11. Originally, he wanted to be a politician but was derailed by pot, among other things. “I never smoked marijuana in high school because I wanted to be president and I’d remember Bill Clinton had a hell of a time saying that he didn’t inhale,” Barinholtz says. He had a change of heart when he began attending Boston University. “I was disaffected in college, and I started smoking pot, and it was like, ‘Oh, God. I love pot. It’s great.’ Pot and responsibility don’t really go hand in hand, and I didn’t like the classes I was taking … I got kicked out/dropped out. Mutual agreement.”
12. It was when he attended ImprovOlympic’s fifteenth anniversary show — which featured Amy Poehler, Tina Fey, and Tim Meadows — that he decided to pursue comedy as a career. “I laughed for, like, three days after,” Barinholtz recalls. He came up through the showcase at the same time as 30 Rock’s John Lutz, who he says is “maybe the funniest, coolest dude ever … I would cast him in every single possible pilot because he is just so, so funny.” Barinholtz was also a member of Boom Chicago, the Amsterdam-based improv group, alongside Seth Meyers and his brother Josh.
13. Last October, he showed up to Adam Levine’s Halloween party dressed as Game of Thrones’ lady knight Brienne, complete with white-blonde wig and oversize armor. (His wife went as his prisoner, Jamie Lannister.) No one recognized them. “We walk up to Stephen Merchant. He goes, ‘Great costume … Uh, who are you?’ ‘Game of Thrones.’ ‘Which ones?’ He had no idea. The one person who knew who we were was dressed as Khaleesi, and she had no teeth.”
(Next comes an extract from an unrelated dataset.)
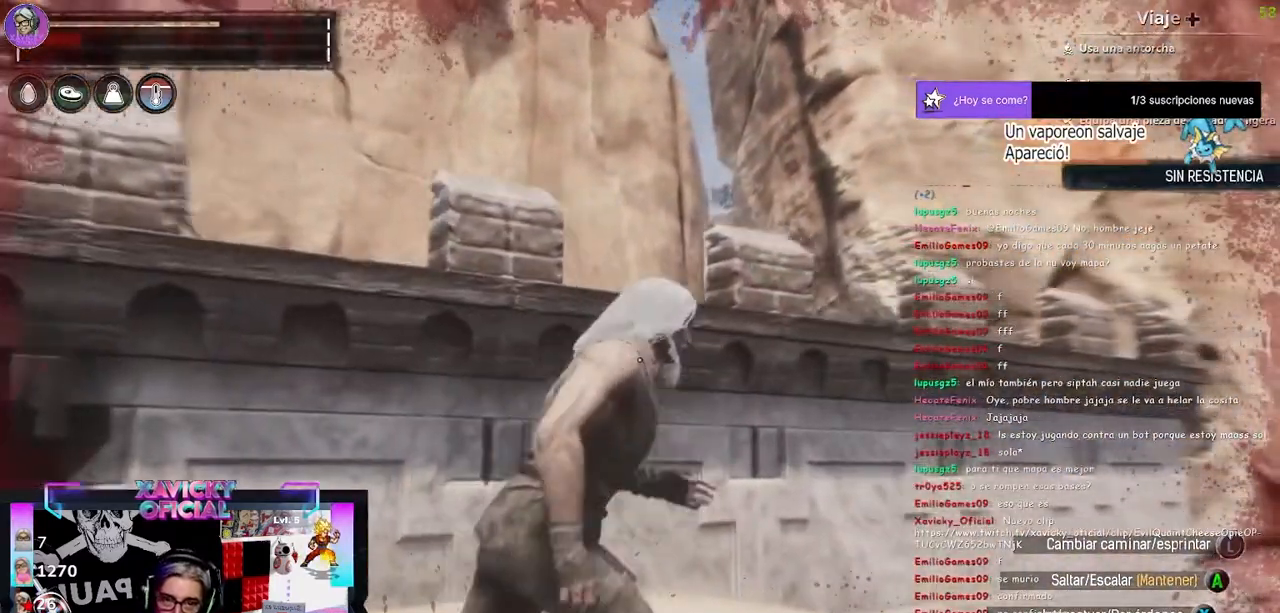
{"dt_ms": 500, "buttons": [], "left_stick": "center", "right_stick": "center", "events": [[133, "left_stick", "up"], [333, "left_stick", "center"], [333, "right_stick", "center"]]}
14. Sometimes for lunch (for instance, during our outing) he gets a Nutty Wutty from the Chunk ‘n’ Chip food truck. It’s an ice-cream sandwich made with peanut butter ice cream and two warm, freshly baked chocolate chip cookies. It is delicious. Food trucks come to the Universal lot where The Mindy Project films regularly. One of Barinholtz’s favorites is the Flatiron truck, which serves steak and fries and fried cauliflower. “It’s brutal. We’re like coal miners,” he jokes.
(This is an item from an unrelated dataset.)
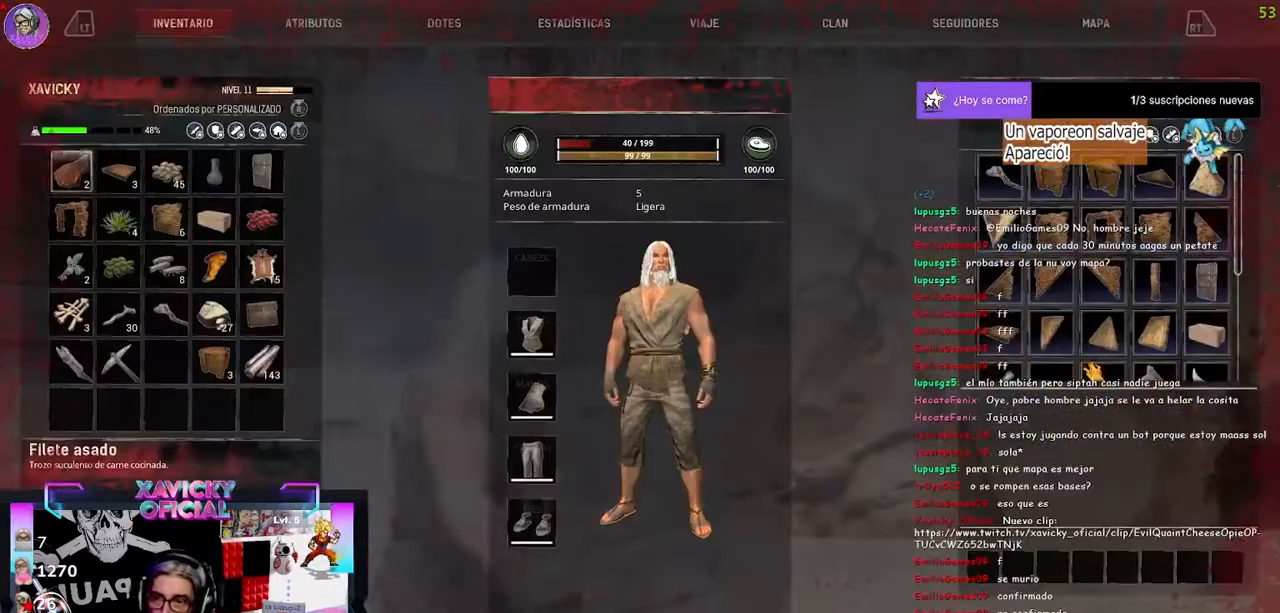
{"dt_ms": 500, "buttons": [], "left_stick": "center", "right_stick": "center", "events": []}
15. TV Mindy’s ex-boyfriend Josh (Tommy Dewey), who fans immediately fell in love with but who ended up having another girlfriend on the side, was a happy accident who unfortunately happened too soon. “He was written as this small Jewish guy, no-big-deal part, but then Tommy comes in, all good-looking but loony and we go, ‘We have to have this guy.’ We loved writing for him,” Barinholtz says, comparing him to a sort of lovable Dennis Duffy. “He’s the guy you can be in the middle of a nice moment with and he’ll say, ‘Oh, Indianapolis has a jazz fest. Gross.’ Eventually we knew he had to go because Mindy can’t have a long-term boyfriend.”
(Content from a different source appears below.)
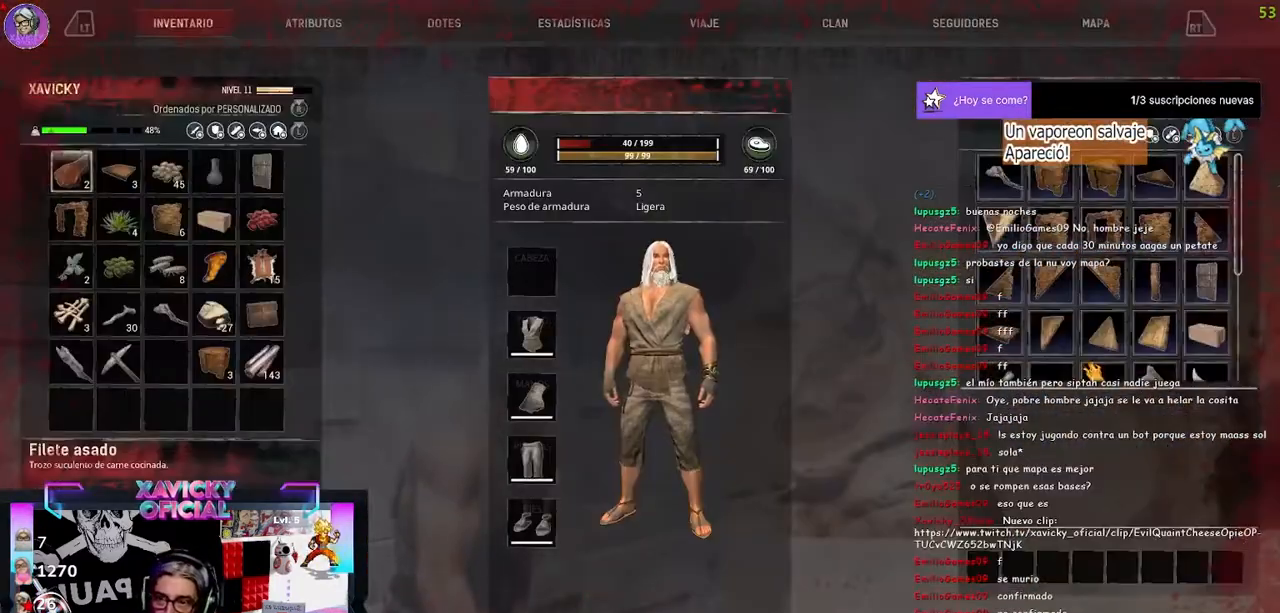
{"dt_ms": 500, "buttons": ["DPAD_DOWN"], "left_stick": "center", "right_stick": "center", "events": [[33, "DPAD_LEFT", "down"], [200, "DPAD_LEFT", "up"], [300, "DPAD_LEFT", "down"], [400, "DPAD_LEFT", "up"], [500, "DPAD_DOWN", "down"]]}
16. Barinholtz and his writing partner David Stassen serve as the “writers on set,” which means they come up with material on the fly when a script needs massaging. Take Jamie (B.J. Novak) and Mindy’s date in “Harry & Sally.” Much of the dinner conversation was improvised, including the discussion about how men are obsessed with abdominal muscles.
Mindy: It’s like the headline of every men’s magazine is, like, how to make your abs great. But no girl has ever been, like, “I wish you had a flatter stomach," right?
Jamie: I should hope not.
Mindy: They’d be like, “I wish you made more money”; “I wish you would open up about your feelings.”
Jamie: You should be the editor of a men’s magazine
Mindy: Big Fat Slobs, I’d call it … Who Are Paid Well.
“None of the things they said were written,” Barinholtz says. “We would just yell out topics and the two of them would take a beat and then just launch into these tirades and monologues and little bits and runs about macrobiotic diets and recycling and Prince Harry.”
17. Kaling loves a lot of what Barinholtz pitches, except for the obscure baseball references. “Sometimes we’ll get really deep and she’ll go, ‘I don’t know the Cubs’ shortstop from 1983!’ My fans don’t know who Larry Bowa is, okay?”